What is needed: Reproduce the records word for word from the first line through the line containing "en Madrid, España", with both of those lines included.

Record set:
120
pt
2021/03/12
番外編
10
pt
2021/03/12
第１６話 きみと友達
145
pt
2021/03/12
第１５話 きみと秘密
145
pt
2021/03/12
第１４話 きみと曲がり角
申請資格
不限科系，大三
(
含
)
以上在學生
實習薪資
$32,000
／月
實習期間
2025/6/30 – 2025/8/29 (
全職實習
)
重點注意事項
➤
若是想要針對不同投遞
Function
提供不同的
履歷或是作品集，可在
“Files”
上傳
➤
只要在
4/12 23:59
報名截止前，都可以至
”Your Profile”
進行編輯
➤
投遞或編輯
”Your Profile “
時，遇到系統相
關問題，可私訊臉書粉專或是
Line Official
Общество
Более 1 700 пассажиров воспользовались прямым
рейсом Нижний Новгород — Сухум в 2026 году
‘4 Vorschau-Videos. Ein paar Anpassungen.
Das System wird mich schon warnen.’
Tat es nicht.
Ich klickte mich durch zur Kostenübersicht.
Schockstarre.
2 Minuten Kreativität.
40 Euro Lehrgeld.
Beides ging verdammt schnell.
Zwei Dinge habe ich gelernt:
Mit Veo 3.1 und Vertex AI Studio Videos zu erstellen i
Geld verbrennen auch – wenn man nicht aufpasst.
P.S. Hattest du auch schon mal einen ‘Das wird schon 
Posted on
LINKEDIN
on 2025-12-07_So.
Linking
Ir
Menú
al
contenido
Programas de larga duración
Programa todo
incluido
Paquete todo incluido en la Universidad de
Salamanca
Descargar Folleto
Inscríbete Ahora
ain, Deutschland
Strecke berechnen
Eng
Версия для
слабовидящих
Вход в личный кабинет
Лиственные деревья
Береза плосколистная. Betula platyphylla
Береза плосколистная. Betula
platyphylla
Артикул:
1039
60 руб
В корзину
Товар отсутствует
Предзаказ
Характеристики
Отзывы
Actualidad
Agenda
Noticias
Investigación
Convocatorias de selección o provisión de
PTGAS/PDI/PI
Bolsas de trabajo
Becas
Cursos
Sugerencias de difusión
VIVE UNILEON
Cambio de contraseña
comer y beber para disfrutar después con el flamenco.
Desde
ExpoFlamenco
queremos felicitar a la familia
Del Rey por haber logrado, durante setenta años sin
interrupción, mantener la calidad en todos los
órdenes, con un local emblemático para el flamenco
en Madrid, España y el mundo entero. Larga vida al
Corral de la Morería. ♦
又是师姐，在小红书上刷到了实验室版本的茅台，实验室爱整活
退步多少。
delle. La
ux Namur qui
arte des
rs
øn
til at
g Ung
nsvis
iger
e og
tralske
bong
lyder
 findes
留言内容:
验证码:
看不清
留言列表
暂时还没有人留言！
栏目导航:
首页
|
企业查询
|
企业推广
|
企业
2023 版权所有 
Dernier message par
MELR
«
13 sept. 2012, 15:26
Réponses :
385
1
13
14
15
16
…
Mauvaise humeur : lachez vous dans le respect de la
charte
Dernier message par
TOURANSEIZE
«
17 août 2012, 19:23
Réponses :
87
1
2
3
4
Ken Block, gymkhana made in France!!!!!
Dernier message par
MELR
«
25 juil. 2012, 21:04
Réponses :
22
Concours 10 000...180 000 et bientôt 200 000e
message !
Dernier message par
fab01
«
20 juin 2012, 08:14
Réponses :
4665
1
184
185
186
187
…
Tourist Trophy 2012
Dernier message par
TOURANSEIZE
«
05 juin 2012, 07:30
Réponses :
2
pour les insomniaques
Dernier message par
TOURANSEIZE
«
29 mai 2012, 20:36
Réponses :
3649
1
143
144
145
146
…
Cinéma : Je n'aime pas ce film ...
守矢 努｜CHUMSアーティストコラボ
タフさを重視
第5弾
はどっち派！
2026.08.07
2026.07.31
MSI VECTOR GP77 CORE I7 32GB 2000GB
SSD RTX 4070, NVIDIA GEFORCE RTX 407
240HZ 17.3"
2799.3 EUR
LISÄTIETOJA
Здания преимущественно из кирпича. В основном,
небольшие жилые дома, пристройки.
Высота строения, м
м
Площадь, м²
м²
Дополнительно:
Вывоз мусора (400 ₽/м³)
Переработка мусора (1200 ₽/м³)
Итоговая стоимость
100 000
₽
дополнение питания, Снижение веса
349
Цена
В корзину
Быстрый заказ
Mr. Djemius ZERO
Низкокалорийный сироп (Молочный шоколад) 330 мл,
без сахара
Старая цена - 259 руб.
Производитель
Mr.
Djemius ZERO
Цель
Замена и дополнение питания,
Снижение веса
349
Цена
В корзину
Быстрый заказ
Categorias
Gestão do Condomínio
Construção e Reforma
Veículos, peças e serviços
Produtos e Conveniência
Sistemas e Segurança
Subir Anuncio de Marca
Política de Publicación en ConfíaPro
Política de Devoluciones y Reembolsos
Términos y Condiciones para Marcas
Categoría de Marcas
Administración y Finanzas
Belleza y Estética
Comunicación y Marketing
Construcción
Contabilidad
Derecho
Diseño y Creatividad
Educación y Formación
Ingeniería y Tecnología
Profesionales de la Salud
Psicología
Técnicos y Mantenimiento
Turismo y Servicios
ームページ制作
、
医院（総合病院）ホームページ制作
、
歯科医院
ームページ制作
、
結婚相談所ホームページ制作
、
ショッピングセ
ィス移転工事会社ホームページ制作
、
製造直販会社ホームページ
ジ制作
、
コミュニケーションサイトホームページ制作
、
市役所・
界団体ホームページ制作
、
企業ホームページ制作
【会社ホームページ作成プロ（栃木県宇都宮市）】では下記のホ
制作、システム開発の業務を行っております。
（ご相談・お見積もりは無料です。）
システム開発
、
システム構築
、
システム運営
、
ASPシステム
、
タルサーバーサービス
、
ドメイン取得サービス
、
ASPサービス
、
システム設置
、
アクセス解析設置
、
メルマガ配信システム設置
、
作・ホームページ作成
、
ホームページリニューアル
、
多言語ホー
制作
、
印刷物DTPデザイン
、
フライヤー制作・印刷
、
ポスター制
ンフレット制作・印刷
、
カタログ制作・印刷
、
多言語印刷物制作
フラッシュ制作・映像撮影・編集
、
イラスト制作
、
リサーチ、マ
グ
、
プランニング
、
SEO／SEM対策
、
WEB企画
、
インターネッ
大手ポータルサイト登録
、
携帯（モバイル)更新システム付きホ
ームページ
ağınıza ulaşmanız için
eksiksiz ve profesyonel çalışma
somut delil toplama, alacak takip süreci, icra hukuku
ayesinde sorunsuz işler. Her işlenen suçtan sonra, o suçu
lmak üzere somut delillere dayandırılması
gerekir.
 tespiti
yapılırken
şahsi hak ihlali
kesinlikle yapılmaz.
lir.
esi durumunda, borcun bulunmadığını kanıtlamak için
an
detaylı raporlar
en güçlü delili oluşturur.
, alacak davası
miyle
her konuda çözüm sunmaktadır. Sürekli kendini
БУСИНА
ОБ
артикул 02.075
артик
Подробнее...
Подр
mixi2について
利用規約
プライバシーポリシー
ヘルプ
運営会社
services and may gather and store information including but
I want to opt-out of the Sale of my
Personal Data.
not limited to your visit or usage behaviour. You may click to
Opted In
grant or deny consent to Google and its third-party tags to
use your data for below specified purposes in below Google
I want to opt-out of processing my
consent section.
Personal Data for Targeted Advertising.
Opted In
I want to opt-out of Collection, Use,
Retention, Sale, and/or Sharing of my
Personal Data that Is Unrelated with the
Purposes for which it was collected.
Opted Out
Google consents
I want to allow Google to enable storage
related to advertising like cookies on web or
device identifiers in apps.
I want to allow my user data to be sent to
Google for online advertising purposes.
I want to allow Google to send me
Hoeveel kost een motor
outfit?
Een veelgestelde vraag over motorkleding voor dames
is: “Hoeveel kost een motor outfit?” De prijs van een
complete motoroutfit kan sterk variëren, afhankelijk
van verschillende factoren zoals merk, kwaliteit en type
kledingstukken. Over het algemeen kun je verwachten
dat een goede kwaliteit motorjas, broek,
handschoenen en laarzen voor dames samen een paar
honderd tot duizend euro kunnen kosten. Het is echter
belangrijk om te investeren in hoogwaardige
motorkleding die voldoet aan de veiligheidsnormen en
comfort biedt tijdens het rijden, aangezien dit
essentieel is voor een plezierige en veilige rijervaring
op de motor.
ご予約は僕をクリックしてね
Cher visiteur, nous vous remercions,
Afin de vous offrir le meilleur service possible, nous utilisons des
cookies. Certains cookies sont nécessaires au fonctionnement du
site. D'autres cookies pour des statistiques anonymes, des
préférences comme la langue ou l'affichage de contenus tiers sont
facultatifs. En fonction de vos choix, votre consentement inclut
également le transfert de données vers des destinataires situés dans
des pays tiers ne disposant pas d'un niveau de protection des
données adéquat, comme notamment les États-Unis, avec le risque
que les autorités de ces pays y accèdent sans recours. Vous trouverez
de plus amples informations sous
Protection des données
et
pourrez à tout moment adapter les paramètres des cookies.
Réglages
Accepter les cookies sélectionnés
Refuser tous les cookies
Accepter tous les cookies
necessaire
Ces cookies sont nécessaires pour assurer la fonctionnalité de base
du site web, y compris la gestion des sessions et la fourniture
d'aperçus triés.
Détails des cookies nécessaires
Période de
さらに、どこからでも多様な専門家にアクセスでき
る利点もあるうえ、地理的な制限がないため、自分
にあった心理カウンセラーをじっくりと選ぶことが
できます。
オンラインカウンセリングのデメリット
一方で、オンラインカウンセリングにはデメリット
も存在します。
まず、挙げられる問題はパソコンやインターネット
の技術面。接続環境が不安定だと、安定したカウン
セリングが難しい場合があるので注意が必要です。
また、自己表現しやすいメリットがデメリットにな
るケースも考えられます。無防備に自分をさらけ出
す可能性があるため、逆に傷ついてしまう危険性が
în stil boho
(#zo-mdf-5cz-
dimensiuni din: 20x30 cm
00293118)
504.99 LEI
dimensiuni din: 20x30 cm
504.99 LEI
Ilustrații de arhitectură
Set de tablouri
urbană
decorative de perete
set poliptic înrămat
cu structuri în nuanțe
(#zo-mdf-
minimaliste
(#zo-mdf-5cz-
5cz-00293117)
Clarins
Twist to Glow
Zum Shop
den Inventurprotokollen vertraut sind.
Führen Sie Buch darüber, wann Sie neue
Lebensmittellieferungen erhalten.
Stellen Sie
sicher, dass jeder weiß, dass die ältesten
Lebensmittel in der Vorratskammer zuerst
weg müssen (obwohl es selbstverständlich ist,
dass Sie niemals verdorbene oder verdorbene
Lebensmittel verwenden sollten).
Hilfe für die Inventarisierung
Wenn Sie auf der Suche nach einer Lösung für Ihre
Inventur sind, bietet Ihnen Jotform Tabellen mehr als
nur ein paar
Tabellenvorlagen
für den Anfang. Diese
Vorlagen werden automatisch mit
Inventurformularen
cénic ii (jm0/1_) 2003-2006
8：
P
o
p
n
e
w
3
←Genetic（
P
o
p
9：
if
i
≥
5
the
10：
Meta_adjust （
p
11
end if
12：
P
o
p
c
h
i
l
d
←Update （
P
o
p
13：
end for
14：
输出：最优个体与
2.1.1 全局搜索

Exercise result:
120
pt
2021/03/12
番外編
10
pt
2021/03/12
第１６話 きみと友達
145
pt
2021/03/12
第１５話 きみと秘密
145
pt
2021/03/12
第１４話 きみと曲がり角
申請資格
不限科系，大三
(
含
)
以上在學生
實習薪資
$32,000
／月
實習期間
2025/6/30 – 2025/8/29 (
全職實習
)
重點注意事項
➤
若是想要針對不同投遞
Function
提供不同的
履歷或是作品集，可在
“Files”
上傳
➤
只要在
4/12 23:59
報名截止前，都可以至
”Your Profile”
進行編輯
➤
投遞或編輯
”Your Profile “
時，遇到系統相
關問題，可私訊臉書粉專或是
Line Official
Общество
Более 1 700 пассажиров воспользовались прямым
рейсом Нижний Новгород — Сухум в 2026 году
‘4 Vorschau-Videos. Ein paar Anpassungen.
Das System wird mich schon warnen.’
Tat es nicht.
Ich klickte mich durch zur Kostenübersicht.
Schockstarre.
2 Minuten Kreativität.
40 Euro Lehrgeld.
Beides ging verdammt schnell.
Zwei Dinge habe ich gelernt:
Mit Veo 3.1 und Vertex AI Studio Videos zu erstellen i
Geld verbrennen auch – wenn man nicht aufpasst.
P.S. Hattest du auch schon mal einen ‘Das wird schon 
Posted on
LINKEDIN
on 2025-12-07_So.
Linking
Ir
Menú
al
contenido
Programas de larga duración
Programa todo
incluido
Paquete todo incluido en la Universidad de
Salamanca
Descargar Folleto
Inscríbete Ahora
ain, Deutschland
Strecke berechnen
Eng
Версия для
слабовидящих
Вход в личный кабинет
Лиственные деревья
Береза плосколистная. Betula platyphylla
Береза плосколистная. Betula
platyphylla
Артикул:
1039
60 руб
В корзину
Товар отсутствует
Предзаказ
Характеристики
Отзывы
Actualidad
Agenda
Noticias
Investigación
Convocatorias de selección o provisión de
PTGAS/PDI/PI
Bolsas de trabajo
Becas
Cursos
Sugerencias de difusión
VIVE UNILEON
Cambio de contraseña
comer y beber para disfrutar después con el flamenco.
Desde
ExpoFlamenco
queremos felicitar a la familia
Del Rey por haber logrado, durante setenta años sin
interrupción, mantener la calidad en todos los
órdenes, con un local emblemático para el flamenco
en Madrid, España y el mundo entero. Larga vida al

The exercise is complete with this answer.